The last time we were here (25th October) we counted about 700 Greater Flamingos but we could find only about 150 this morning. Other highlights were a Bluethroat, lots of Spoonbills, six species of gulls (including Slender-billed and Audouin’s), a Peregrine Falcon and our old friend the ’Grey Egret’, seen in its usual spot.

Later in the afternoon a call from Simon Wates brought news of a Dusky Warbler reported from Quinta do Lago. It was too late for us to go and tomorrow we are expecting builders here to carry out long-awaited remedial work that we don’t want to postpone. So, we’ll just have to wait for further news of the bird and hope it stays around. We really don’t like big twitches but the nice thing about twitches here is that there probably won’t be more than half a dozen people there!

Saturday, 25 October 2008

Great Bustards and Waders

Yesterday we headed north to the Baixo Alentejo and enjoyed a great day’s birding in pretty much perfect weather. The main target species was Great Bustard, usually not too difficult to find, but with a lot of agricultural activity in progress and tractors everywhere we thought we might have difficulty. Fortunately, our fears proved unfounded and we duly found a dozen or so birds that weren’t too far away from a main road. We watched them for quite a while from a vantage point we have used on several previous occasions.

Amongst everything else, it was quite a good day for birds of prey; Red Kites, Common Buzzards and Common Kestrels were all numerous, we saw several Black-winged Kites (probably our favourite raptor and one that we still tend to refer to as Black-shouldered), a beautiful male Hen Harrier, a Golden Eagle, a Booted Eagle and about 50 Eurasian Griffons.

It seems that nowhere in Portugal is safe from development and we are conscious that before long several of the wonderful areas we enjoy in the Alentejo will be blighted by more dreadful wind turbines. If golf courses weren’t bad enough..! Anyway, it was an excellent day.

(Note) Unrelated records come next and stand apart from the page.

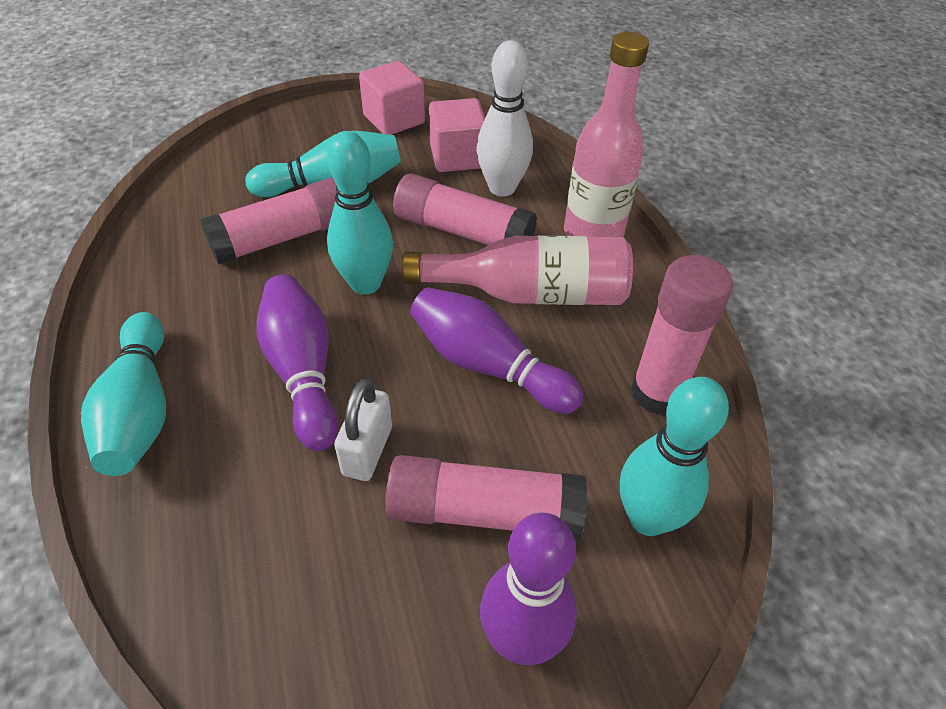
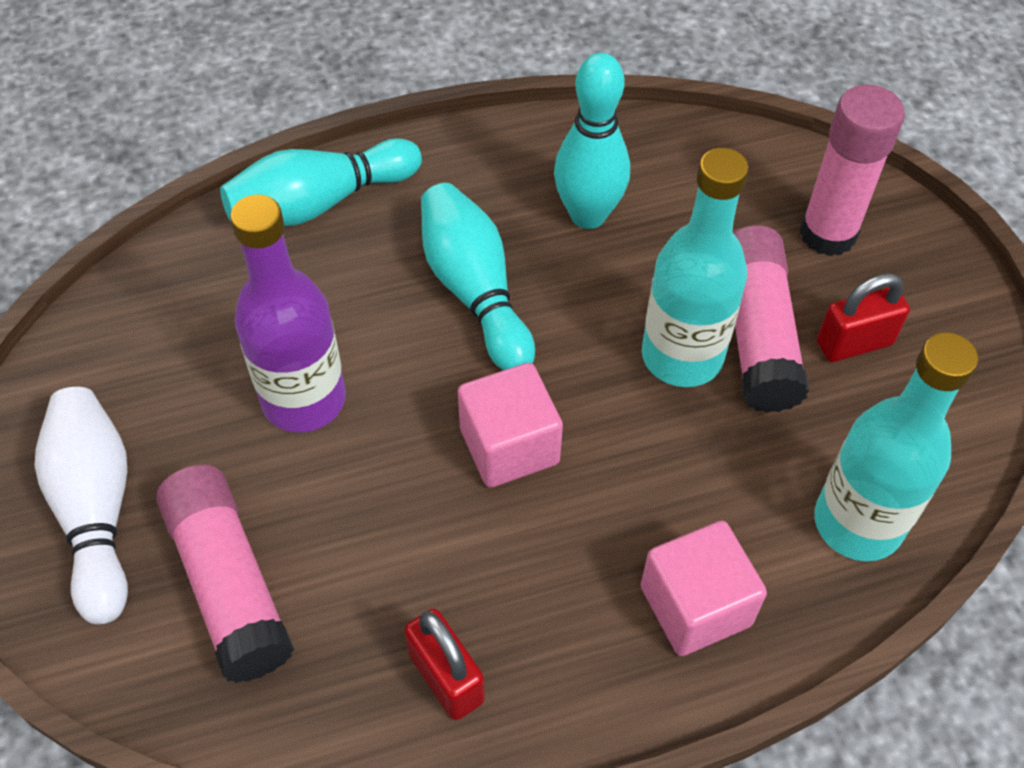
pink bottle: 2 -> 0
pink glue stick: 4 -> 3
purple bottle: 0 -> 1
purple bowling pin: 3 -> 0
red padlock: 0 -> 2
turquoise bottle: 0 -> 2
turquoise bowling pin: 4 -> 3
white padlock: 1 -> 0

This morning the request was for waders and we could do no better than walk the saltpans from Tavira where 21 species of plovers, sandpipers, stilts, etc included our favourite Greenshank and Spotted Redshank. High tide was mid-morning and the Oystercatchers, Bar-tailed Godwits and Knot were sitting it out on the bunds. When a light aircraft passed over a flock of about 700 Greater Flamingos were disturbed enough to fly around briefly, a fantastic mass of pink against the clear blue sky.

Most of the ducks here currently are Northern Shoveler but as well as these and reasonable numbers of Mallard we managed to find a few Teal, Wigeon and Pintail. For once we didn’t find any Slender-billed Gulls, but there were dozens of Audouin’s and Mediterranean Gulls among the hundreds of Lesser Black-backed and Black-headed. We also found four Caspian Terns and a handful of Little and Sandwich Terns.

A regular bird in this area is a grey egret that is presumed to be a hybrid Little Egret x Western Reef Egret. It seems to frequent the same small area every day, feeding in the channel at low tide and standing on the side of one of the saltpans when the water in the channel is too deep. There is another similar-looking bird in the Tavira area and we recently saw a much paler presumed hybrid at Lagoa dos Salgados. At this point we have no information about their origin.